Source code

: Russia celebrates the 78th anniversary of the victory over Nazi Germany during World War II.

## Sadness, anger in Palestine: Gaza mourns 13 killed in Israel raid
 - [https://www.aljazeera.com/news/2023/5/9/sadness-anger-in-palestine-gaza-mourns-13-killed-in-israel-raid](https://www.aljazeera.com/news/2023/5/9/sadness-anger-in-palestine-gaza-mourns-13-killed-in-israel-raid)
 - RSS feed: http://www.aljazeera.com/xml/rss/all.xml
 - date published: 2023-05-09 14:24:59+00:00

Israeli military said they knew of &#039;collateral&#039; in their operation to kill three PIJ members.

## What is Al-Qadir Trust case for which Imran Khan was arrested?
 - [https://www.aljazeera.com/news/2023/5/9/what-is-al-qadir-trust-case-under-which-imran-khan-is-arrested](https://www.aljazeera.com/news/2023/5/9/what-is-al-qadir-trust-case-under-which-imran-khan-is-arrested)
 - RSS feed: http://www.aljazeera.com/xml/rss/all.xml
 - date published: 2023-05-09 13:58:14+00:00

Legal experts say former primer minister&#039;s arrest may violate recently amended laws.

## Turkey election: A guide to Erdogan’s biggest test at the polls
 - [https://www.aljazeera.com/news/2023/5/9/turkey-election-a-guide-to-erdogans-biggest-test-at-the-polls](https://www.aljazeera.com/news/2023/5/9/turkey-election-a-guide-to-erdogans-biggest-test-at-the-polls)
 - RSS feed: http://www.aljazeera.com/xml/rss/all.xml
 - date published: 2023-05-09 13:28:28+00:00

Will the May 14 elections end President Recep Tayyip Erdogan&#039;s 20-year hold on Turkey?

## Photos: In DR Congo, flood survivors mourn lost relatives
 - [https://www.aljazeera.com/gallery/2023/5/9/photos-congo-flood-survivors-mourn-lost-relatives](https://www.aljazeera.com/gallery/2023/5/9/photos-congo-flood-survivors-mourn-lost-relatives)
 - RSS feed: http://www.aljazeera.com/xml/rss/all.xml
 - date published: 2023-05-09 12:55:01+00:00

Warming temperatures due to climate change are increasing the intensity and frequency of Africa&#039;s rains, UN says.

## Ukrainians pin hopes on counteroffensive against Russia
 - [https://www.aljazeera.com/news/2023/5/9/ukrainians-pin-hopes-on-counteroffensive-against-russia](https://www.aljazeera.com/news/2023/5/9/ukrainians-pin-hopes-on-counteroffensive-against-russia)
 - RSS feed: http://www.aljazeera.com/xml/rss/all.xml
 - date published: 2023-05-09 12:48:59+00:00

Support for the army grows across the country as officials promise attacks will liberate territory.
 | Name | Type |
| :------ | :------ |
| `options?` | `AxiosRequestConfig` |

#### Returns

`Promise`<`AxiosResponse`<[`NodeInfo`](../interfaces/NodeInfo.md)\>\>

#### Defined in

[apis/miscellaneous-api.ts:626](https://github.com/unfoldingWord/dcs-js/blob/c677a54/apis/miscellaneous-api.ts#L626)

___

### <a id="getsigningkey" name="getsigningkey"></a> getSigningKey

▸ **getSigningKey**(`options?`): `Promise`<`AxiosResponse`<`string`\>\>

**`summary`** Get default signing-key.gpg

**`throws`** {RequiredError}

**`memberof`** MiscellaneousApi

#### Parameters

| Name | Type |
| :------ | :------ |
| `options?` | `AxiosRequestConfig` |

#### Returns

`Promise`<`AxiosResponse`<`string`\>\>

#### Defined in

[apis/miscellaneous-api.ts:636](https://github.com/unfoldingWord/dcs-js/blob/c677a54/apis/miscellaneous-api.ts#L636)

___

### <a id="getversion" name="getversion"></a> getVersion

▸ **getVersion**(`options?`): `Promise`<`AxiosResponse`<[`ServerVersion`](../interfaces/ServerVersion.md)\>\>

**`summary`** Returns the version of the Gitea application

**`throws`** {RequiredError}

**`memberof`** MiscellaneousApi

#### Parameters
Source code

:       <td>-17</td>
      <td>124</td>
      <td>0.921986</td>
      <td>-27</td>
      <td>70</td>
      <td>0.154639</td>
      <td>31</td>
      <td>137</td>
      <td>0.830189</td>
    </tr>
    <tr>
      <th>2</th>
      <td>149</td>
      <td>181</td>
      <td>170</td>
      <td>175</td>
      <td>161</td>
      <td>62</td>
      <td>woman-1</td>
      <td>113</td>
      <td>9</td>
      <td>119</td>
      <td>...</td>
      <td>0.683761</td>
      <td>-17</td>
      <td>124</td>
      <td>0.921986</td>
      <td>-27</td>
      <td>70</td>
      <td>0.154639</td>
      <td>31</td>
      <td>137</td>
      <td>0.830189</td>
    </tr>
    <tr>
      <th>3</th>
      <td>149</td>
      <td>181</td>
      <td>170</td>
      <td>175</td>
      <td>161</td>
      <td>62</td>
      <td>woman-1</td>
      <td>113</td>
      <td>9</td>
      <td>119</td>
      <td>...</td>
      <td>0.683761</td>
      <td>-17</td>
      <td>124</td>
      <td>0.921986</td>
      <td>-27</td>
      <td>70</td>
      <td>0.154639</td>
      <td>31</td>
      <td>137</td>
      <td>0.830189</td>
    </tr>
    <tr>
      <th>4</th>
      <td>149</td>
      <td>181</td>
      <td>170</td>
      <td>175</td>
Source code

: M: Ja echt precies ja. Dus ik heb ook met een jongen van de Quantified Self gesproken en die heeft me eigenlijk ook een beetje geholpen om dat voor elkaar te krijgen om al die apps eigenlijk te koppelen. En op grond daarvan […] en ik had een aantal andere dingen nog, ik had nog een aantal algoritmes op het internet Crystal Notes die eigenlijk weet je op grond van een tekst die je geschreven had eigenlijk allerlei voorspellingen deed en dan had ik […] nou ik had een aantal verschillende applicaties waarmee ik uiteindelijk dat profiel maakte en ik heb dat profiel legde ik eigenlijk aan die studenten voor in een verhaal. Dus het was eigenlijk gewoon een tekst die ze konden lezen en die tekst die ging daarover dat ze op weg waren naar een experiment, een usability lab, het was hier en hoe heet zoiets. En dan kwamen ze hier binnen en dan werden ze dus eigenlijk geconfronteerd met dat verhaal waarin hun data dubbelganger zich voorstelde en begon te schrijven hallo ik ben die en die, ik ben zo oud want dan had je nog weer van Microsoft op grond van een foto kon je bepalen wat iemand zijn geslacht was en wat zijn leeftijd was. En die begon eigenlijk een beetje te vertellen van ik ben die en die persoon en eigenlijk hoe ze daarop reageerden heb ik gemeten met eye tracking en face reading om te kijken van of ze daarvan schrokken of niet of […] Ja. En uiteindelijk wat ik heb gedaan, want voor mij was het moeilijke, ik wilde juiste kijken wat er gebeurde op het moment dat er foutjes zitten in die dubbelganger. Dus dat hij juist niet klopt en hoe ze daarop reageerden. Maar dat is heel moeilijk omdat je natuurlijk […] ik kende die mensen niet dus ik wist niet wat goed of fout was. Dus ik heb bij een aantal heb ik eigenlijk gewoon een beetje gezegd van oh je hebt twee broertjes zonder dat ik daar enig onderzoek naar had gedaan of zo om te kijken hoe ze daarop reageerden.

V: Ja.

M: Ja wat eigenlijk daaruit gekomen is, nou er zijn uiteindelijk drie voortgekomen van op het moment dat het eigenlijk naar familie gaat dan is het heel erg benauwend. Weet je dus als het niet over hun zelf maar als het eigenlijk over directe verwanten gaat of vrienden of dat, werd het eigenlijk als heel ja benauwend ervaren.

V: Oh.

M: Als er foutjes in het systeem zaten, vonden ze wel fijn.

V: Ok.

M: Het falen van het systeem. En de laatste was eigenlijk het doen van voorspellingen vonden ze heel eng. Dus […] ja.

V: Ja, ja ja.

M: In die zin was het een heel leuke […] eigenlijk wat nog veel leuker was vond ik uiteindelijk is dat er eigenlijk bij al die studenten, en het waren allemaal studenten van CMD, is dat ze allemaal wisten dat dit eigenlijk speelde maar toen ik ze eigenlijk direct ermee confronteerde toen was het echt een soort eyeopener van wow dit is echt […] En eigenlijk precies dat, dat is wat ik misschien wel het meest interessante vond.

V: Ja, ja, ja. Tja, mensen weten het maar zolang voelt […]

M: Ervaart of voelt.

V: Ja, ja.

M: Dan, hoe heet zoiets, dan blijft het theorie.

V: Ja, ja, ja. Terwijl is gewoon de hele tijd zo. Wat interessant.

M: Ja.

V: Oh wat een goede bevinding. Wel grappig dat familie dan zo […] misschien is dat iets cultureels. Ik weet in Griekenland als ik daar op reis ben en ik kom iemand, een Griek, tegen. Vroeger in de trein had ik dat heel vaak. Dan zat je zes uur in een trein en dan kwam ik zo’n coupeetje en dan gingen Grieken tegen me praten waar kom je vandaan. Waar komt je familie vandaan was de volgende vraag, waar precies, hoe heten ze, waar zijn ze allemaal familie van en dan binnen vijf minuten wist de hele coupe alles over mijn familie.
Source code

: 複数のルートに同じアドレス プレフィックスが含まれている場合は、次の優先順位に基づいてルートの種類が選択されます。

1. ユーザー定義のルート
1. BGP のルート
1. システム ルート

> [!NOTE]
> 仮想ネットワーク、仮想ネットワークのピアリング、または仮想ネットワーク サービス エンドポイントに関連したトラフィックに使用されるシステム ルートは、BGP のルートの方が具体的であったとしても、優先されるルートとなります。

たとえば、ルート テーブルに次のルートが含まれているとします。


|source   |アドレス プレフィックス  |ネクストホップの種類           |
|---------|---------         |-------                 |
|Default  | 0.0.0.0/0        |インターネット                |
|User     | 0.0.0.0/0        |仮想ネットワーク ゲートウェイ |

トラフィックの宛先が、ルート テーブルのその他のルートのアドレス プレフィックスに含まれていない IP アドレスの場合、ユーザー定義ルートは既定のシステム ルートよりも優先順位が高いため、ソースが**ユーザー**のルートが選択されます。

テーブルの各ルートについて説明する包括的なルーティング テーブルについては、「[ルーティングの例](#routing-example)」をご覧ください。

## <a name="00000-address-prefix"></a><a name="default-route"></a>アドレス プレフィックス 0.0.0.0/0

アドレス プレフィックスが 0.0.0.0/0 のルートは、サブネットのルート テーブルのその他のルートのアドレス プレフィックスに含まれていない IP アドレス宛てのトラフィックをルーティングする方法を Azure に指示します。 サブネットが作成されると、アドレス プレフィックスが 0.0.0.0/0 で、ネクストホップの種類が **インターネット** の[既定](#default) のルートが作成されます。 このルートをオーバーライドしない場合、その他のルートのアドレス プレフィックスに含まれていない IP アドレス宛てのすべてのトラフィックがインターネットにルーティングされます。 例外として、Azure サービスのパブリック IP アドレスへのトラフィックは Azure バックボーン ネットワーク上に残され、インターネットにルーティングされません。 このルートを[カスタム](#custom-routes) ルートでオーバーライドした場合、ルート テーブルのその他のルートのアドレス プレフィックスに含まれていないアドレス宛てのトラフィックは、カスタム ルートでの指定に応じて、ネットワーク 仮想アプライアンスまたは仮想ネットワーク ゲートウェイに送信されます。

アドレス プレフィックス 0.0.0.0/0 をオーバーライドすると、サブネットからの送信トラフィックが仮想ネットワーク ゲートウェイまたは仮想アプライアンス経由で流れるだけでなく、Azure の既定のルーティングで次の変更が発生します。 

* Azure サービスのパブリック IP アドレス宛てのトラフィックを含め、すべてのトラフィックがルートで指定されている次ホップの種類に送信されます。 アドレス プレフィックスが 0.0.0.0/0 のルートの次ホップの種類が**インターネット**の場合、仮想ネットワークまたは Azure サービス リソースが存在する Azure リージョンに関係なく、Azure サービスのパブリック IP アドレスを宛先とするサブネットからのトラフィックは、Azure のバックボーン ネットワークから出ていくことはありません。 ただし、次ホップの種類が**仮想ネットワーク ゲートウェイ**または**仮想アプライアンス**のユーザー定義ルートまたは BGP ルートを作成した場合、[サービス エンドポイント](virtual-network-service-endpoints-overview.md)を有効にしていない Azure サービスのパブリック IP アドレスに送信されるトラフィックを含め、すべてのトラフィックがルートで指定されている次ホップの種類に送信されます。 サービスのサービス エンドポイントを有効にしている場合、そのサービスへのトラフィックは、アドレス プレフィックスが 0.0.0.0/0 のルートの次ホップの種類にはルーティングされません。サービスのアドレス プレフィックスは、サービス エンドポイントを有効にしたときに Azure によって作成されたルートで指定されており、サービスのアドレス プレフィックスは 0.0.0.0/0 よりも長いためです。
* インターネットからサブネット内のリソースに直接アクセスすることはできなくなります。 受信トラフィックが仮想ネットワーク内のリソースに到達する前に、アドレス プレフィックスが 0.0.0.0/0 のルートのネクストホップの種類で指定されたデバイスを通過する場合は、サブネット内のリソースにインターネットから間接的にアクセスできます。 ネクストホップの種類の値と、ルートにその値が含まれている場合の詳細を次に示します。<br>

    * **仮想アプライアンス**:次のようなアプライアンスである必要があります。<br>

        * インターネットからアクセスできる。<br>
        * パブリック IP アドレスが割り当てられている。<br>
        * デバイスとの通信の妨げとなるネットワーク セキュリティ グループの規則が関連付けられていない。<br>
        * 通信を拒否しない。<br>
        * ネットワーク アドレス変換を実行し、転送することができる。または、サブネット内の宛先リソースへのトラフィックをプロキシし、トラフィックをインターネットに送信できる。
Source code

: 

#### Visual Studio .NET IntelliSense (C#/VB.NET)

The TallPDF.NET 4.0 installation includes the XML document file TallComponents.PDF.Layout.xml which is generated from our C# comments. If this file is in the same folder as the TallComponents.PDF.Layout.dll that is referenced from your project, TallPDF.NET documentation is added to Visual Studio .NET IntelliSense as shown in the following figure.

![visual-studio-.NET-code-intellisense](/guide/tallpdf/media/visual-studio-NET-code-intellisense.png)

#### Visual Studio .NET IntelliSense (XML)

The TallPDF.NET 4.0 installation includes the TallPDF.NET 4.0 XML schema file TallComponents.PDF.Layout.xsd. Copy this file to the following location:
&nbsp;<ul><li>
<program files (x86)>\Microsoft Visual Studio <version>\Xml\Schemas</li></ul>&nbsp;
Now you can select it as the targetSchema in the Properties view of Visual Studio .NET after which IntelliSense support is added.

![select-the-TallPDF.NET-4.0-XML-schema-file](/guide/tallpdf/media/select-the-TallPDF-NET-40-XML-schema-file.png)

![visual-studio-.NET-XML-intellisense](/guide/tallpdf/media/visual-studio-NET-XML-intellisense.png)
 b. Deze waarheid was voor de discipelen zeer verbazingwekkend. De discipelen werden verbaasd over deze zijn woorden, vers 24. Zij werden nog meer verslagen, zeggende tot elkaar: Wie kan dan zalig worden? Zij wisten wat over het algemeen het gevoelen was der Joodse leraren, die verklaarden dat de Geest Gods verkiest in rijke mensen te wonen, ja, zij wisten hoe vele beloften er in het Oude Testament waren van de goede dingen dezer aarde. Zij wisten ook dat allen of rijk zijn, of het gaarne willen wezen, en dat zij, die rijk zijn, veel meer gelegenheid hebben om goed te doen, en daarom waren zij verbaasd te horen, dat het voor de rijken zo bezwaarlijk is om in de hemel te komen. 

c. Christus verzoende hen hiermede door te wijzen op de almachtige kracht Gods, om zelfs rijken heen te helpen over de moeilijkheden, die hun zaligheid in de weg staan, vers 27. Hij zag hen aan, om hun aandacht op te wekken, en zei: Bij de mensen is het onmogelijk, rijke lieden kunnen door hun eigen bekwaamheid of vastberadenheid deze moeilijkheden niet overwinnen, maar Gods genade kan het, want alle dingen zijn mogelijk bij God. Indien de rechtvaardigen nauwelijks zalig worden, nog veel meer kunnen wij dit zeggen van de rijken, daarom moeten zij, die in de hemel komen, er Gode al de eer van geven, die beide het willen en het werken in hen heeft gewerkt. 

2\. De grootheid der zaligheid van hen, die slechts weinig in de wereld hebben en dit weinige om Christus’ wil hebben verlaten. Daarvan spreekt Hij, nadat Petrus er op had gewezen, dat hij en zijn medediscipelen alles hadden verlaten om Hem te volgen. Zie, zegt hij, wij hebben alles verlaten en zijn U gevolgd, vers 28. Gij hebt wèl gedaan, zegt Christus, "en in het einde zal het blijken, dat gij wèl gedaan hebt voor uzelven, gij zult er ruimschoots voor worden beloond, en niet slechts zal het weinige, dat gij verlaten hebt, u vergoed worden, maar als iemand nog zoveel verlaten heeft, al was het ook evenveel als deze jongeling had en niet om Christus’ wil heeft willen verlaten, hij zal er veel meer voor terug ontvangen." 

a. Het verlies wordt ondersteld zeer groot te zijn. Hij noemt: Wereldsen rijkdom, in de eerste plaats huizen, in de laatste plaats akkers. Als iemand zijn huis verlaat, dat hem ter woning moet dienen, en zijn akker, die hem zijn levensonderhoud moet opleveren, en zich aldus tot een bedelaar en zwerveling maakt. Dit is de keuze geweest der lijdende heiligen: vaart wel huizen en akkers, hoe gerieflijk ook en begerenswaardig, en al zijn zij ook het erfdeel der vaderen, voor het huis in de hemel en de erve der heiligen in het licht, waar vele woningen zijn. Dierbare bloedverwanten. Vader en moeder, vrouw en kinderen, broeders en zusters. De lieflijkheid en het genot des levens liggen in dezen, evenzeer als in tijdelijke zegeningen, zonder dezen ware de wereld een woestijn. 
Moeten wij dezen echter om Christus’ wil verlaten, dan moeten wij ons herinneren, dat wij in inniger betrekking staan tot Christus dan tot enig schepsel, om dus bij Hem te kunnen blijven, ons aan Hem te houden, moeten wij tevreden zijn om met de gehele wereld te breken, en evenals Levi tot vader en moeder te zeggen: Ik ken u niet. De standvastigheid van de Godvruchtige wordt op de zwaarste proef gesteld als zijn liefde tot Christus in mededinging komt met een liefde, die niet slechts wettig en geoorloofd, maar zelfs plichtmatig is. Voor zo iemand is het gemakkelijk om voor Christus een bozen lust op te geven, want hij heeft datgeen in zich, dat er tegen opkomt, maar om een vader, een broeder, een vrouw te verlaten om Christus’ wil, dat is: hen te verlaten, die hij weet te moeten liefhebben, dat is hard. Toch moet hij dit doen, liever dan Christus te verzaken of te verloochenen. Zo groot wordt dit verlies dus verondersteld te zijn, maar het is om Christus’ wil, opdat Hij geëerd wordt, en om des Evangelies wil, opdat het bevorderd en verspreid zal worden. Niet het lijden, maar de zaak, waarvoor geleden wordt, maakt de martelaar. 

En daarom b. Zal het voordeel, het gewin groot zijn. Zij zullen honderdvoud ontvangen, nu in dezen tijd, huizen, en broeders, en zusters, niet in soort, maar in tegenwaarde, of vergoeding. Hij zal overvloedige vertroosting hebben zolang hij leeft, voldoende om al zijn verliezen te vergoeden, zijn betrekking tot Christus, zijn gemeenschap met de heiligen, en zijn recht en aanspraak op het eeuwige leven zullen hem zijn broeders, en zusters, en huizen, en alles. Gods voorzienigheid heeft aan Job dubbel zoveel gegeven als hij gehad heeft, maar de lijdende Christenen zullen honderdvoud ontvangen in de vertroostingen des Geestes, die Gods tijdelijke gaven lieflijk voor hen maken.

BRIEF: Wherever the word "arrested" appears in the listing above, copy that line.

RESPONSE AREA:
## What is Al-Qadir Trust case for which Imran Khan was arrested?
 - [https://www.aljazeera.com/news/2023/5/9/what-is-al-qadir-trust-case-under-which-imran-khan-is-arrested](https://www.aljazeera.com/news/2023/5/9/what-is-al-qadir-trust-case-under-which-imran-khan-is-arrested)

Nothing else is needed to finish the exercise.